[Stored data entries]
::::::

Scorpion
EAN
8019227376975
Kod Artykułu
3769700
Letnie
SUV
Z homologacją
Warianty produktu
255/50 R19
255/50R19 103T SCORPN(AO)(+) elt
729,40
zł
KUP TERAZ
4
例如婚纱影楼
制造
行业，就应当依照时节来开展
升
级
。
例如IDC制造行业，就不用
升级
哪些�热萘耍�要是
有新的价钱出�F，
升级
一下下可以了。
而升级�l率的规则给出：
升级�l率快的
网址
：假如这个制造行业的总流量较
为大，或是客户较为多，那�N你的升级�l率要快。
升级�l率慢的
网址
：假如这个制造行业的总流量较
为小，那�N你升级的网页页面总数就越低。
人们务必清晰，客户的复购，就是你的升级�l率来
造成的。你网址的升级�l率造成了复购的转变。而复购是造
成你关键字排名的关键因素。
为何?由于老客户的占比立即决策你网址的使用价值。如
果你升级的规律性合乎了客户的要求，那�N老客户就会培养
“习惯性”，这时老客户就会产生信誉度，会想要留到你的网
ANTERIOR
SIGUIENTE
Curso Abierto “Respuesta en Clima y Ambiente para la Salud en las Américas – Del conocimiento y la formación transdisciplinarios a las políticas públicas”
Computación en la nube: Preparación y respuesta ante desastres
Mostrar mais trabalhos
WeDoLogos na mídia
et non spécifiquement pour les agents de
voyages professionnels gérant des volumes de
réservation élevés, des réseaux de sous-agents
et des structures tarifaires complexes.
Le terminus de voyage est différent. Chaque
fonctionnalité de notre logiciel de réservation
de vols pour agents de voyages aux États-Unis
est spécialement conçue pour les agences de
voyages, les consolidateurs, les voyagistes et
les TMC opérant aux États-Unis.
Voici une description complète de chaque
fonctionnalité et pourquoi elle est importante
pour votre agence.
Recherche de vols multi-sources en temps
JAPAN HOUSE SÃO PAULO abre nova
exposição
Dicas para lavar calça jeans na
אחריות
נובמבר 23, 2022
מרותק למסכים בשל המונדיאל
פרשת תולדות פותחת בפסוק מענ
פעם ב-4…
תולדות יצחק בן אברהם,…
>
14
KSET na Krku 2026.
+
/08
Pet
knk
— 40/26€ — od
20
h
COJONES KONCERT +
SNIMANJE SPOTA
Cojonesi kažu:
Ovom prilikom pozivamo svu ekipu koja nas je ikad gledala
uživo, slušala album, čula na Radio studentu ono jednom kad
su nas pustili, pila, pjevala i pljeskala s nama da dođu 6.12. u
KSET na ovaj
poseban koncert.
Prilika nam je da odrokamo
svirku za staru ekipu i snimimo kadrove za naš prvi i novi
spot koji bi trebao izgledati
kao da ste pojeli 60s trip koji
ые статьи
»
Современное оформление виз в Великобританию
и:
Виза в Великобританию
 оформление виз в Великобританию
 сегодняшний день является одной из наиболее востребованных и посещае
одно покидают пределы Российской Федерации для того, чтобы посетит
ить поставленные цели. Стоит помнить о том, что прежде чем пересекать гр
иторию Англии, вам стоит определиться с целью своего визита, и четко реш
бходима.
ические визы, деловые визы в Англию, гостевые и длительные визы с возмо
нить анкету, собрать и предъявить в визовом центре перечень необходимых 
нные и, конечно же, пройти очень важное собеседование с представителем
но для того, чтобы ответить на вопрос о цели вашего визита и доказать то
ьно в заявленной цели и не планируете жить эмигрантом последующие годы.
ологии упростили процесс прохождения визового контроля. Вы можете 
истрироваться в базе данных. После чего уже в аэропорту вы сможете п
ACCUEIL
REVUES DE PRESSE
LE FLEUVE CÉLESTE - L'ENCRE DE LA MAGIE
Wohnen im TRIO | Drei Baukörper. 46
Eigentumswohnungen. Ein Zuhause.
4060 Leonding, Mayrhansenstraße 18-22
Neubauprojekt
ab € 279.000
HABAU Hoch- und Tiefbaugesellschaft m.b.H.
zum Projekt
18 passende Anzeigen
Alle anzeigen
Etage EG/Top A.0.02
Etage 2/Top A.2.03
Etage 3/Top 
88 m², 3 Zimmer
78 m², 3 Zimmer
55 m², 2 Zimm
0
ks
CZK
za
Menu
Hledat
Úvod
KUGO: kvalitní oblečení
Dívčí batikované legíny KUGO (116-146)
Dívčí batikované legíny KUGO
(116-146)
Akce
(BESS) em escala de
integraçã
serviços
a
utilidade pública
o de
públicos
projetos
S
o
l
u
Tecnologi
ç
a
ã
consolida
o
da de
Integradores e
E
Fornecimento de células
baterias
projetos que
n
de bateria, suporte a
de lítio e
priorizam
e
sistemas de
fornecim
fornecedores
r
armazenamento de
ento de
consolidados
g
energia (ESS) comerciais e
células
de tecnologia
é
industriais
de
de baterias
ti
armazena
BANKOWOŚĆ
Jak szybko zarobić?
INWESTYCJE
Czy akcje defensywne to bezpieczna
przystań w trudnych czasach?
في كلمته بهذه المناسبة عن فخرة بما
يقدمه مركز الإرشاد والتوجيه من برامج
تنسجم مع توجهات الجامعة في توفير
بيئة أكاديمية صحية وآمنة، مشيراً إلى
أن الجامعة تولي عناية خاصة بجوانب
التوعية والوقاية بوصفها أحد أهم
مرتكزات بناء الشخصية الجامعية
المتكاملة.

::::::

Work request: Reproduce the entire listing above, line for line, keeping every character unchanged.

Reply to the exercise:
Scorpion
EAN
8019227376975
Kod Artykułu
3769700
Letnie
SUV
Z homologacją
Warianty produktu
255/50 R19
255/50R19 103T SCORPN(AO)(+) elt
729,40
zł
KUP TERAZ
4
例如婚纱影楼
制造
行业，就应当依照时节来开展
升
级
。
例如IDC制造行业，就不用
升级
哪些�热萘耍�要是
有新的价钱出�F，
升级
一下下可以了。
而升级�l率的规则给出：
升级�l率快的
网址
：假如这个制造行业的总流量较
为大，或是客户较为多，那�N你的升级�l率要快。
升级�l率慢的
网址
：假如这个制造行业的总流量较
为小，那�N你升级的网页页面总数就越低。
人们务必清晰，客户的复购，就是你的升级�l率来
造成的。你网址的升级�l率造成了复购的转变。而复购是造
成你关键字排名的关键因素。
为何?由于老客户的占比立即决策你网址的使用价值。如
果你升级的规律性合乎了客户的要求，那�N老客户就会培养
“习惯性”，这时老客户就会产生信誉度，会想要留到你的网
ANTERIOR
SIGUIENTE
Curso Abierto “Respuesta en Clima y Ambiente para la Salud en las Américas – Del conocimiento y la formación transdisciplinarios a las políticas públicas”
Computación en la nube: Preparación y respuesta ante desastres
Mostrar mais trabalhos
WeDoLogos na mídia
et non spécifiquement pour les agents de
voyages professionnels gérant des volumes de
réservation élevés, des réseaux de sous-agents
et des structures tarifaires complexes.
Le terminus de voyage est différent. Chaque
fonctionnalité de notre logiciel de réservation
de vols pour agents de voyages aux États-Unis
est spécialement conçue pour les agences de
voyages, les consolidateurs, les voyagistes et
les TMC opérant aux États-Unis.
Voici une description complète de chaque
fonctionnalité et pourquoi elle est importante
pour votre agence.
Recherche de vols multi-sources en temps
JAPAN HOUSE SÃO PAULO abre nova
exposição
Dicas para lavar calça jeans na
אחריות
נובמבר 23, 2022
מרותק למסכים בשל המונדיאל
פרשת תולדות פותחת בפסוק מענ
פעם ב-4…
תולדות יצחק בן אברהם,…
>
14
KSET na Krku 2026.
+
/08
Pet
knk
— 40/26€ — od
20
h
COJONES KONCERT +
SNIMANJE SPOTA
Cojonesi kažu:
Ovom prilikom pozivamo svu ekipu koja nas je ikad gledala
uživo, slušala album, čula na Radio studentu ono jednom kad
su nas pustili, pila, pjevala i pljeskala s nama da dođu 6.12. u
KSET na ovaj
poseban koncert.
Prilika nam je da odrokamo
svirku za staru ekipu i snimimo kadrove za naš prvi i novi
spot koji bi trebao izgledati
kao da ste pojeli 60s trip koji
ые статьи
»
Современное оформление виз в Великобританию
и:
Виза в Великобританию
 оформление виз в Великобританию
 сегодняшний день является одной из наиболее востребованных и посещае
одно покидают пределы Российской Федерации для того, чтобы посетит
ить поставленные цели. Стоит помнить о том, что прежде чем пересекать гр
иторию Англии, вам стоит определиться с целью своего визита, и четко реш
бходима.
ические визы, деловые визы в Англию, гостевые и длительные визы с возмо
нить анкету, собрать и предъявить в визовом центре перечень необходимых 
нные и, конечно же, пройти очень важное собеседование с представителем
но для того, чтобы ответить на вопрос о цели вашего визита и доказать то
ьно в заявленной цели и не планируете жить эмигрантом последующие годы.
ологии упростили процесс прохождения визового контроля. Вы можете 
истрироваться в базе данных. После чего уже в аэропорту вы сможете п
ACCUEIL
REVUES DE PRESSE
LE FLEUVE CÉLESTE - L'ENCRE DE LA MAGIE
Wohnen im TRIO | Drei Baukörper. 46
Eigentumswohnungen. Ein Zuhause.
4060 Leonding, Mayrhansenstraße 18-22
Neubauprojekt
ab € 279.000
HABAU Hoch- und Tiefbaugesellschaft m.b.H.
zum Projekt
18 passende Anzeigen
Alle anzeigen
Etage EG/Top A.0.02
Etage 2/Top A.2.03
Etage 3/Top 
88 m², 3 Zimmer
78 m², 3 Zimmer
55 m², 2 Zimm
0
ks
CZK
za
Menu
Hledat
Úvod
KUGO: kvalitní oblečení
Dívčí batikované legíny KUGO (116-146)
Dívčí batikované legíny KUGO
(116-146)
Akce
(BESS) em escala de
integraçã
serviços
a
utilidade pública
o de
públicos
projetos
S
o
l
u
Tecnologi
ç
a
ã
consolida
o
da de
Integradores e
E
Fornecimento de células
baterias
projetos que
n
de bateria, suporte a
de lítio e
priorizam
e
sistemas de
fornecim
fornecedores
r
armazenamento de
ento de
consolidados
g
energia (ESS) comerciais e
células
de tecnologia
é
industriais
de
de baterias
ti
armazena
BANKOWOŚĆ
Jak szybko zarobić?
INWESTYCJE
Czy akcje defensywne to bezpieczna
przystań w trudnych czasach?
في كلمته بهذه المناسبة عن فخرة بما
يقدمه مركز الإرشاد والتوجيه من برامج
تنسجم مع توجهات الجامعة في توفير
بيئة أكاديمية صحية وآمنة، مشيراً إلى
أن الجامعة تولي عناية خاصة بجوانب
التوعية والوقاية بوصفها أحد أهم
مرتكزات بناء الشخصية الجامعية
المتكاملة.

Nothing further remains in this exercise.